L'ultimo sondaggio sulle intenzioni di voto condotto dall'Istituto Only Numbers, reso noto durante la puntata del 17 febbraio di Porta a Porta, evidenzia una flessione per le principali forze politiche, a fronte di una crescita del movimento di Roberto Vannacci. Non vanno bene né il partito della premier Giorgia Meloni né il principale partito di opposizione, il Partito Democratico.

I dati dei principali partiti

Secondo la rilevazione del 17 febbraio 2026, Fratelli d'Italia si conferma in cima alle preferenze con il 29,3%, pur registrando un calo dello 0,5% rispetto a inizio mese.

Un calo che per ora non intacca il consenso di cui gode la premier Giorgia Meloni, nonostante le polemiche politiche delle ultime settimane abbiano avuto un peso importante nel dibattito politico.

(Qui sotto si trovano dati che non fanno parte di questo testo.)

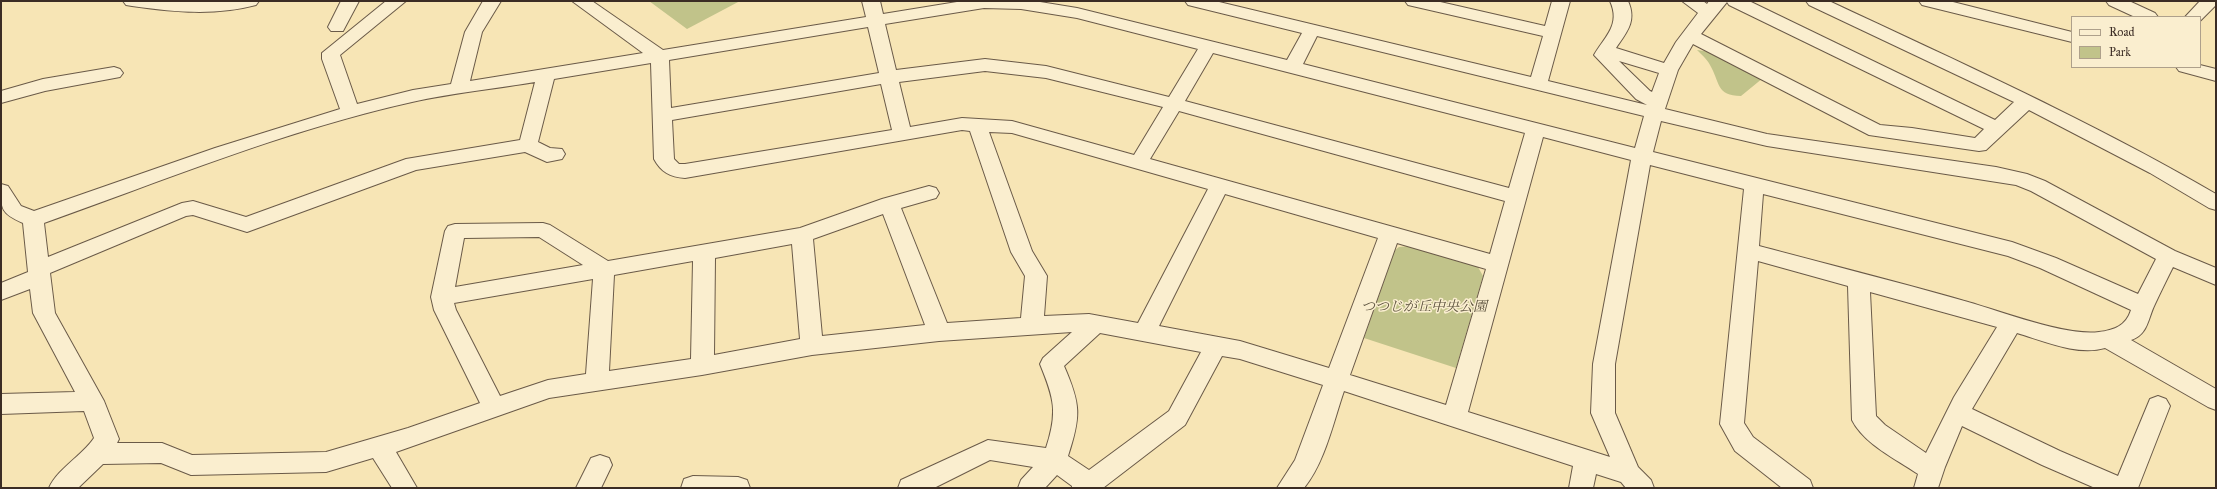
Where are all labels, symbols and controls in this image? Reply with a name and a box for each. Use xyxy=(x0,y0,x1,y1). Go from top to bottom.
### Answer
legend xyxy=(2071,16,2201,68)
text: Road xyxy=(2109,25,2135,39)
text: Park xyxy=(2109,45,2131,59)
park label: つつじが丘中央公園 xyxy=(1361,300,1487,316)

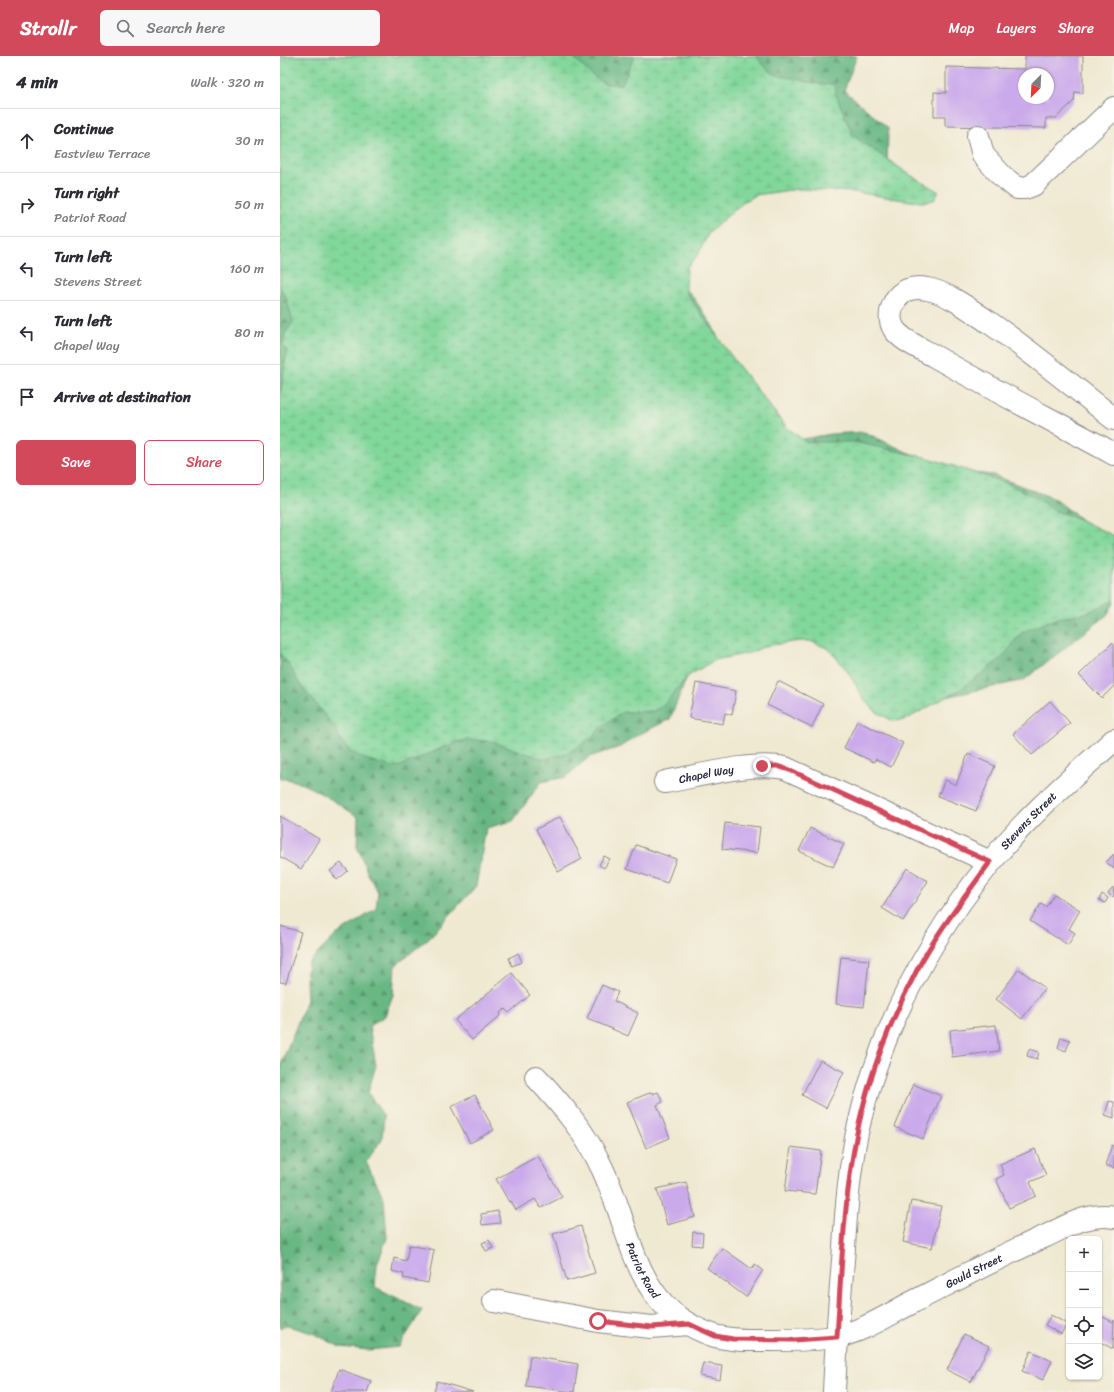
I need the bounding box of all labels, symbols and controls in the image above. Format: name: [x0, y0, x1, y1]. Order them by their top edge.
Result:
search box: [100, 10, 380, 46]
text: Strollr: [20, 12, 76, 45]
text: Search here: [146, 15, 225, 41]
text: Map: [949, 16, 974, 41]
text: Layers: [996, 16, 1036, 41]
text: Share: [1058, 16, 1094, 41]
icon: search: [114, 17, 136, 39]
text: 4 min: [16, 67, 58, 97]
north arrow: [1018, 68, 1054, 104]
text: Walk · 320 m: [190, 71, 264, 94]
text: Continue: [54, 116, 114, 142]
text: 30 m: [235, 129, 264, 152]
icon: ahead: [16, 130, 38, 152]
text: Eastview Terrace: [54, 142, 150, 165]
text: Turn right: [54, 180, 119, 206]
text: 50 m: [234, 193, 264, 216]
icon: right: [16, 194, 38, 216]
text: Patriot Road: [54, 206, 126, 229]
text: Turn left: [54, 244, 112, 270]
text: 160 m: [229, 257, 264, 280]
icon: left: [16, 258, 38, 280]
text: Stevens Street: [54, 270, 142, 293]
text: Turn left: [54, 308, 112, 334]
text: 80 m: [235, 321, 264, 344]
icon: left: [16, 322, 38, 344]
text: Chapel Way: [54, 334, 119, 357]
text: Arrive at destination: [54, 384, 191, 410]
icon: arrive: [16, 386, 38, 408]
button: Save: [16, 440, 136, 485]
button: Share: [144, 440, 264, 485]
route end: [753, 757, 771, 775]
street label: Chapel Way: [677, 759, 735, 789]
street label: Stevens Street: [995, 787, 1061, 854]
map controls: [1066, 1236, 1102, 1380]
button: +: [1066, 1236, 1102, 1272]
street label: Patriot Road: [621, 1239, 665, 1303]
street label: Gould Street: [942, 1248, 1006, 1293]
button: −: [1066, 1272, 1102, 1308]
button: locate: [1066, 1308, 1102, 1344]
route start: [589, 1312, 607, 1330]
button: layers: [1066, 1344, 1102, 1380]

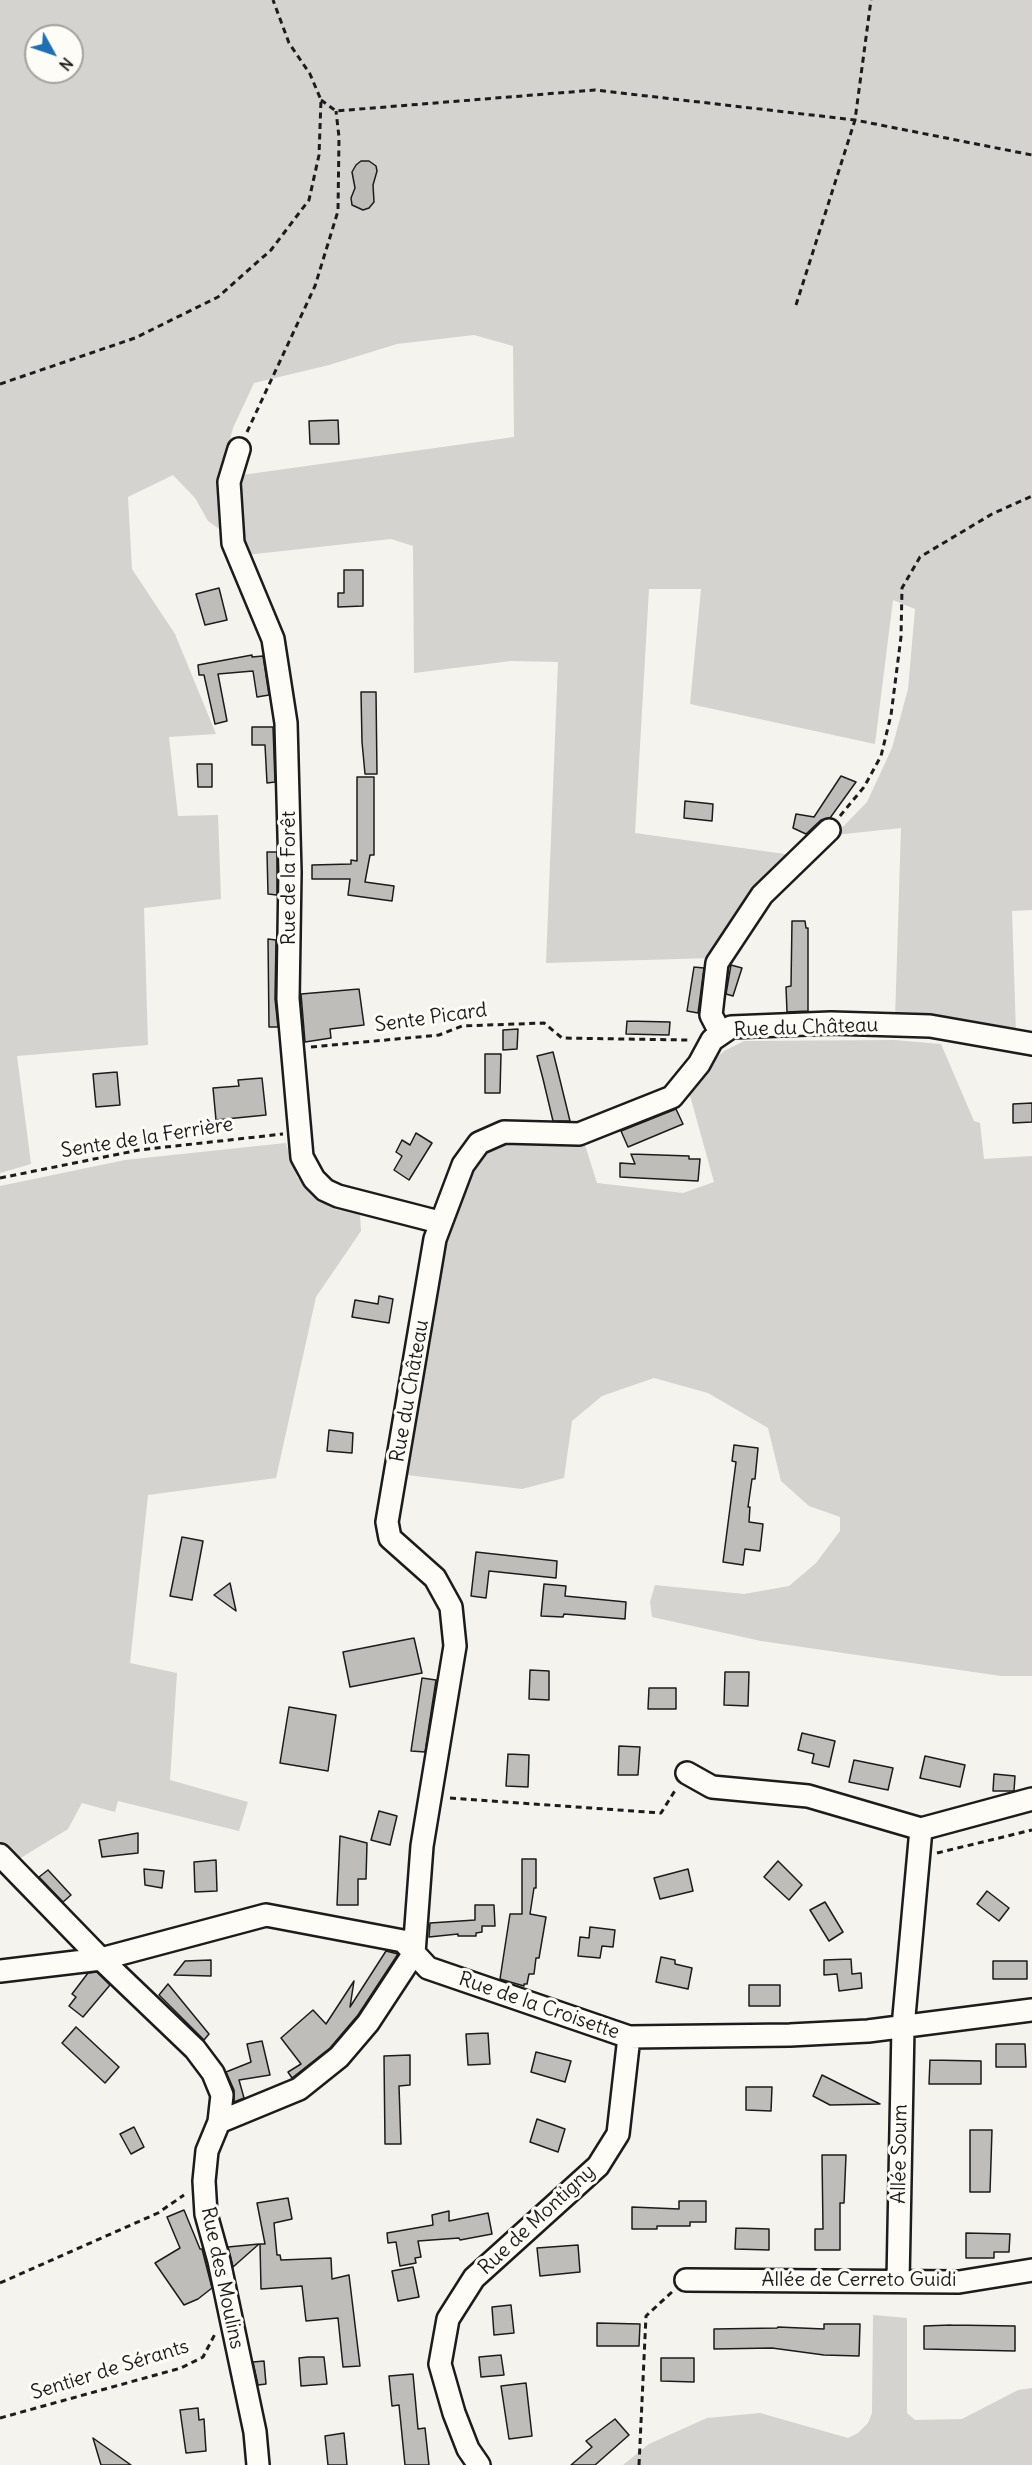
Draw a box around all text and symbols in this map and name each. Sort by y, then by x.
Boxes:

Una contrazione identica (-0,5%) colpisce il Partito Democratico di Elly Schlein, che scende al 22,6%, mentre il Movimento 5 Stelle di Giuseppe Conte. limita le perdite allo 0,2%, attestandosi all'11,1%. Forza Italia rimane stabilmente ferma al 9%. La Lega invece mostra un segnale di ripresa guadagnando lo 0,3% e portandosi all'8,3%, dopo alcuni sondaggi negativi in cui aveva subito perdite, causate probabilmente dall'uscita di Vannacci dal partito.

Cresce il partito di Vannacci

Tra gli altri partiti troviamo Alleanza Verdi e Sinistra che è in leggero calo con il 6,3% (-0,1.) Futuro Nazionale, il neo partito di Vannacci è il protagonista del sondaggio che lo vede in crescita dell'1% in queste due settimane e che lo porta in questo modo a raggiungere il 2,6%.

Azione di Carlo Calenda registra un lieve incremento (+0,1%) posizionandosi al 3,8%. Italia Viva dell'ex premier Matteo Renzi è in crescita e sale dello 0,5%, portandosi così al 2,5%. Da ultimo troviamo il dato di +Europa, in calo all'1,5% (-0,3) e di Noi Moderati di Maurizio Lupi, stabile con lo 0,8%.

Il centrodestra complessivo si attesta al 47,4%, perdendo lo 0,2%. Calo più marcato per il centrosinistra, che scende al 30,4% (-0,9%), mentre l'ipotesi di un "campo largo" (escludendo Azione) viene stimata al 44%. Resta altissima la quota di chi non si esprime: gli astenuti e gli indecisi rappresentano infatti ben il 45,6% degli intervistati.